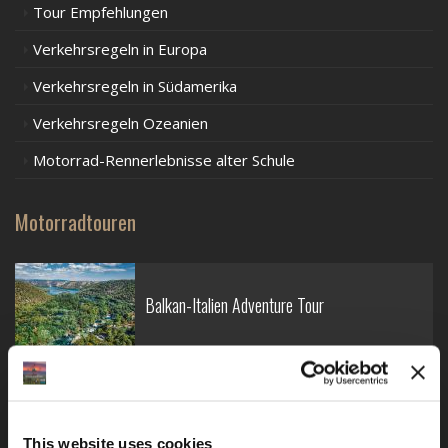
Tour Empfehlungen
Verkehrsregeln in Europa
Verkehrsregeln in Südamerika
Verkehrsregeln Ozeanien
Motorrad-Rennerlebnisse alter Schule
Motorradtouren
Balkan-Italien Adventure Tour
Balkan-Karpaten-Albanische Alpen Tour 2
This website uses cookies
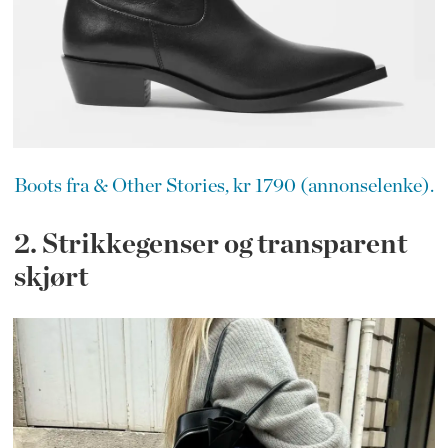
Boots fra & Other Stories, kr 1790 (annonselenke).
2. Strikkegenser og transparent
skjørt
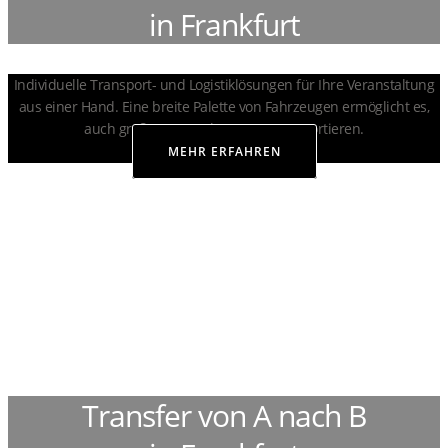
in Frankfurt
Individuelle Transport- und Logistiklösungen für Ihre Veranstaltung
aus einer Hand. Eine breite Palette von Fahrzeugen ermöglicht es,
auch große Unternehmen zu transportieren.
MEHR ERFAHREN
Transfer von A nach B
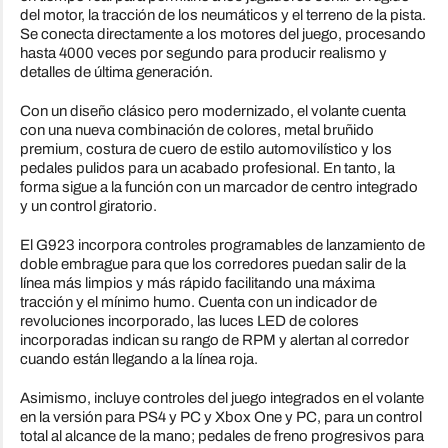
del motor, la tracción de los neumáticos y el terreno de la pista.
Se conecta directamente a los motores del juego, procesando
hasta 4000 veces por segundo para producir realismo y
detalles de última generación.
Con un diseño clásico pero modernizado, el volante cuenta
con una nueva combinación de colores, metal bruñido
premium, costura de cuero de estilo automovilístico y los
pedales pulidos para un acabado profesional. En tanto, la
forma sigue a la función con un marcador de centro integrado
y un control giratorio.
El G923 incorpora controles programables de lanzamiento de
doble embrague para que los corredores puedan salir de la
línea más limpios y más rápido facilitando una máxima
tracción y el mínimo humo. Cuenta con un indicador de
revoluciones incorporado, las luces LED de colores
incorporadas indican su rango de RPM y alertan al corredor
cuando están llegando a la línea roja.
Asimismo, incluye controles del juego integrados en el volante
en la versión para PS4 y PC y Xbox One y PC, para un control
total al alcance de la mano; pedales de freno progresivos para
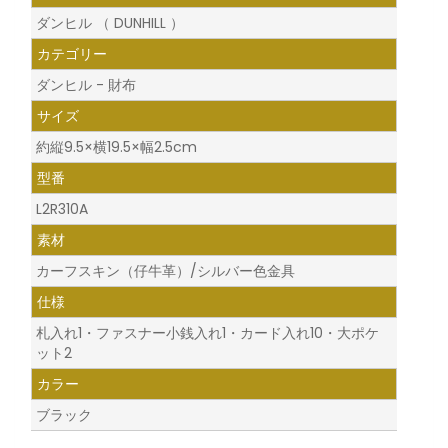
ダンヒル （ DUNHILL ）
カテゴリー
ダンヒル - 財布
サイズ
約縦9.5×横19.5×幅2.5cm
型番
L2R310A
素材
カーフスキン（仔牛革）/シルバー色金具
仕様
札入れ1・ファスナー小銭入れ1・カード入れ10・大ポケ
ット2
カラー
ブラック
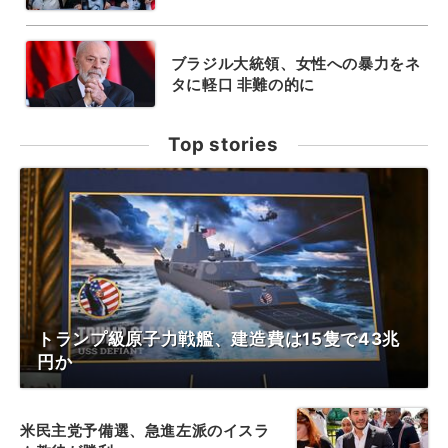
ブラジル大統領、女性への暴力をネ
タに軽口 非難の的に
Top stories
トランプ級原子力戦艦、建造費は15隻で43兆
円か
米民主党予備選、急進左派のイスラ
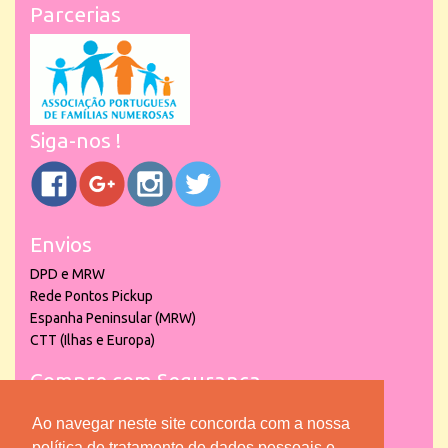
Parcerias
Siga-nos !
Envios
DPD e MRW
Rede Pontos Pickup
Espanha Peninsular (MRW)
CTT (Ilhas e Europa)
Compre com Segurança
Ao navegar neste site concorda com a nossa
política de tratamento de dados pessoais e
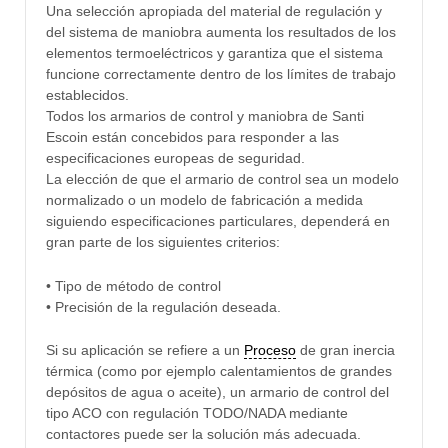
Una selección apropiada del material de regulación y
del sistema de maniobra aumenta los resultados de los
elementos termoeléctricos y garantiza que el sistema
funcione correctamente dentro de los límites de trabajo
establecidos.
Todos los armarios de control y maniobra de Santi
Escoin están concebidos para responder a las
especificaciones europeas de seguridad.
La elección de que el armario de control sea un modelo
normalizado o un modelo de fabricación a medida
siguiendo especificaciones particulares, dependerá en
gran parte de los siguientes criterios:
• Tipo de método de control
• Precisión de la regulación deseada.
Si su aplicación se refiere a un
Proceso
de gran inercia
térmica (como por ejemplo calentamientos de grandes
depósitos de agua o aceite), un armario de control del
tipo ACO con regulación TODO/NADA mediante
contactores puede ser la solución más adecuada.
····················
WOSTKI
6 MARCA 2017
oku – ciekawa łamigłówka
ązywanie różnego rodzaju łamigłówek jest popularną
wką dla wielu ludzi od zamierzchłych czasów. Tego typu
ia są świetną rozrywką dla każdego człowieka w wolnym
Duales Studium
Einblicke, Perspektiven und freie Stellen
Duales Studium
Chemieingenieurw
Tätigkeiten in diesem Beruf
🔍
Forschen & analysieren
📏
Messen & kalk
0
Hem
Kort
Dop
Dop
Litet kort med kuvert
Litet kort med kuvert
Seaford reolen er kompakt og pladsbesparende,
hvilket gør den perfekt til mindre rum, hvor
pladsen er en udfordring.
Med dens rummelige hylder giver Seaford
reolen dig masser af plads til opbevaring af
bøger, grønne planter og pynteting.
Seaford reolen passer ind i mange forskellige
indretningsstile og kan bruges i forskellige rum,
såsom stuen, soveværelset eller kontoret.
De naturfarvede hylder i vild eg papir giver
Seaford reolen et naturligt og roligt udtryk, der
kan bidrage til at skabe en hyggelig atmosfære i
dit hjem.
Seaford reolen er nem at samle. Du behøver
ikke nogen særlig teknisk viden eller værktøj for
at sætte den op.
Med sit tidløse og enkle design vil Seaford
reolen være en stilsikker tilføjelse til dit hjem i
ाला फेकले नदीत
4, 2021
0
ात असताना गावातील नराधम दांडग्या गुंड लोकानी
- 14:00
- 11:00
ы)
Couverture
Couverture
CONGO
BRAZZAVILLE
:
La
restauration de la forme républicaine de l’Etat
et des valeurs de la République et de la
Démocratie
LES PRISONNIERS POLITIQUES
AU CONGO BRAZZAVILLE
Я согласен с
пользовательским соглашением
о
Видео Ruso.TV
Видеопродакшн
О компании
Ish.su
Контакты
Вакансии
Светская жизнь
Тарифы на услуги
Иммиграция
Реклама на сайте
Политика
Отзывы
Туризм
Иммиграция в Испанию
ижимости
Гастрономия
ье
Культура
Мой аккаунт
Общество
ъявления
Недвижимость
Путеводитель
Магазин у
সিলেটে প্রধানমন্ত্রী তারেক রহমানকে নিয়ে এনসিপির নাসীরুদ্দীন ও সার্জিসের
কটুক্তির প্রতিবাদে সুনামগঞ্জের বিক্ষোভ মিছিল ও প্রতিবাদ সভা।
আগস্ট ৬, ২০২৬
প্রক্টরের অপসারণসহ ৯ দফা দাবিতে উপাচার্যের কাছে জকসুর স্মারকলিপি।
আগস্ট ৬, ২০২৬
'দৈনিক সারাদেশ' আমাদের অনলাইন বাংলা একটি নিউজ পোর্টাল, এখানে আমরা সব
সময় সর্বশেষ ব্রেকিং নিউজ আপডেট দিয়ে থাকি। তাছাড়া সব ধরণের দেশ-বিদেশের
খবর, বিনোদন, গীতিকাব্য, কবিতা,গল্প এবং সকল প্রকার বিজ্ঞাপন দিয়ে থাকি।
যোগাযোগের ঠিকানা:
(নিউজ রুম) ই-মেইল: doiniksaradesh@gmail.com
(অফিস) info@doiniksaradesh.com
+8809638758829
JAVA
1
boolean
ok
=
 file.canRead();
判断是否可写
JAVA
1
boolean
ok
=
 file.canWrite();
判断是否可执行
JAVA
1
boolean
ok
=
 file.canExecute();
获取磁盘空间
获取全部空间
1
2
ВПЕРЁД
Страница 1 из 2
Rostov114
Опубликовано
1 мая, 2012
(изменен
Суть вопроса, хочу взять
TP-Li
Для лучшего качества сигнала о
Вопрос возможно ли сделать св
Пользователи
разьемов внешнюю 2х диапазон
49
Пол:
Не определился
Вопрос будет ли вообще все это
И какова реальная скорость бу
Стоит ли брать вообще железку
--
····················
Exact copy, pictures excluded: every line above from the one containing "Balkan-Italien Adventure Tour" to the one containing "cuando están llegando a la línea roja.", inclusive, and nothing more.

__Solved exercise__
Balkan-Italien Adventure Tour
Balkan-Karpaten-Albanische Alpen Tour 2
This website uses cookies
Boots fra & Other Stories, kr 1790 (annonselenke).
2. Strikkegenser og transparent
skjørt
in Frankfurt
Individuelle Transport- und Logistiklösungen für Ihre Veranstaltung
aus einer Hand. Eine breite Palette von Fahrzeugen ermöglicht es,
auch große Unternehmen zu transportieren.
MEHR ERFAHREN
Transfer von A nach B
del motor, la tracción de los neumáticos y el terreno de la pista.
Se conecta directamente a los motores del juego, procesando
hasta 4000 veces por segundo para producir realismo y
detalles de última generación.
Con un diseño clásico pero modernizado, el volante cuenta
con una nueva combinación de colores, metal bruñido
premium, costura de cuero de estilo automovilístico y los
pedales pulidos para un acabado profesional. En tanto, la
forma sigue a la función con un marcador de centro integrado
y un control giratorio.
El G923 incorpora controles programables de lanzamiento de
doble embrague para que los corredores puedan salir de la
línea más limpios y más rápido facilitando una máxima
tracción y el mínimo humo. Cuenta con un indicador de
revoluciones incorporado, las luces LED de colores
incorporadas indican su rango de RPM y alertan al corredor
cuando están llegando a la línea roja.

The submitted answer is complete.